Amongst other responsibilities, the steering committees have a key role in
“identifying the training needs and development requirements of members in the region and working to ensure that those needs and requirements are met”
This is an area where if I am elected for Mid Scotland and Fife to the NEC I would want to act on as quickly as possible. It is also an area where the modern equivalent of the Scottish Self Government College (which I advocate in my recent blog 3 of 5 be established) would be of great assistance.
It is vital such steering committees engage widely in their region with all branches, elected representatives and so forth. This is but one aspect where we can provide further opportunities for member engagement. Our members are vital in the forthcoming campaigns and in our drive for Scottish Independence. We need to maximise our support for them. Leadership from NEC members is needed after the forthcoming elections at conference.
Declarations of Interest
Although there are five pages of standing orders for the NEC including a basic agenda, I am surprised that there is no recognition of the need for declarations of interest.

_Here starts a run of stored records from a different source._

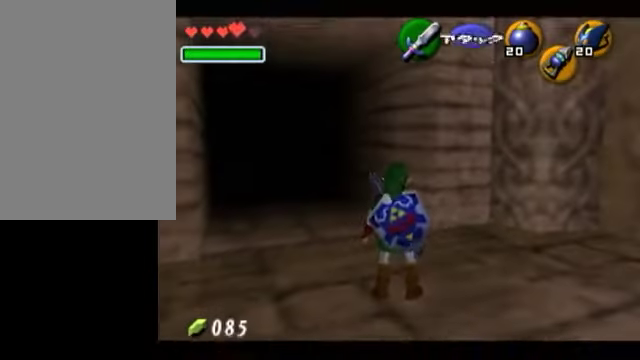
{"buttons": ["L1"], "left_stick": "center", "right_stick": "center", "events": [[300, "left_stick", "center"], [400, "L1", "down"]]}
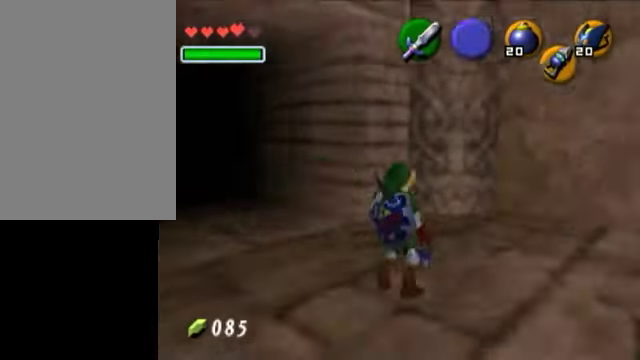
{"buttons": [], "left_stick": "up", "right_stick": "center", "events": [[150, "L1", "up"], [250, "left_stick", "up"]]}
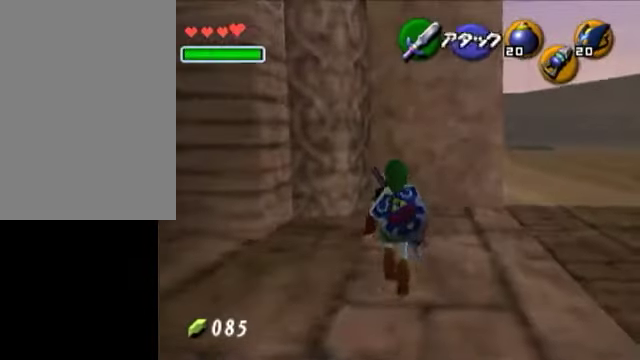
{"buttons": [], "left_stick": "up-right", "right_stick": "center", "events": [[350, "left_stick", "up-right"]]}
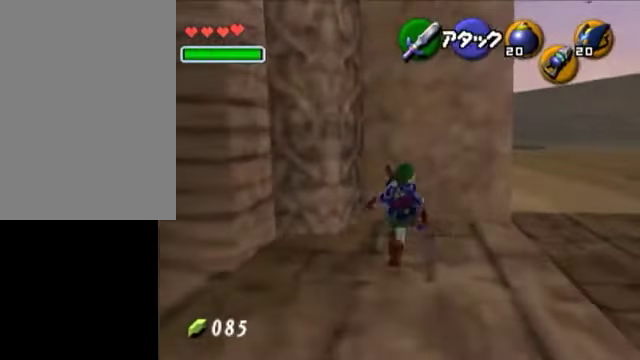
{"buttons": [], "left_stick": "right", "right_stick": "center", "events": [[150, "left_stick", "right"]]}
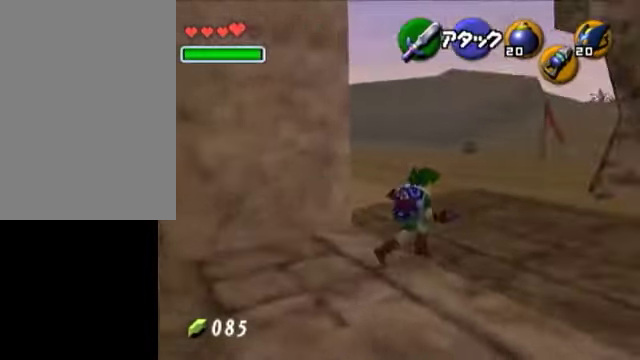
{"buttons": [], "left_stick": "up", "right_stick": "center", "events": [[200, "L1", "down"], [200, "left_stick", "up-right"], [400, "left_stick", "up"], [500, "L1", "up"]]}
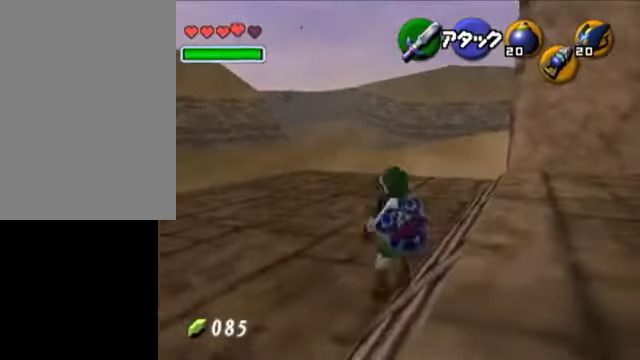
{"buttons": [], "left_stick": "up", "right_stick": "center", "events": []}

Declarations of interest are important, not least for transparency purposes. It is very important that the business of the NEC is not compromised because of financial or business interest, or because of personal relationships that may be involved. In general terms, individuals with such ties should excuse themselves from discussions involving such interests, unless the NEC has good grounds for deciding otherwise. As a party, we often and rightly complain about how such financial or personal interests affect the decisions of our opponents. We must not be seen to allow lower standards for ourselves. We all aspire to an independent Scotland where high standards of behaviour exist. We need to practice what we preach.
I know the above are merely three examples of areas for attention. They are very far from comprehensive, but my intention in presenting the above examples is to indicate my view that there are very considerable opportunities as well as challenges ahead to ensure we have an NEC focused on their governance responsibilities. Good governance of the party will contribute to the building of trust and thereby make its own contribution to the drive for Scottish Independence. I would like to think I may have something to contribute. There is a lot of work to do.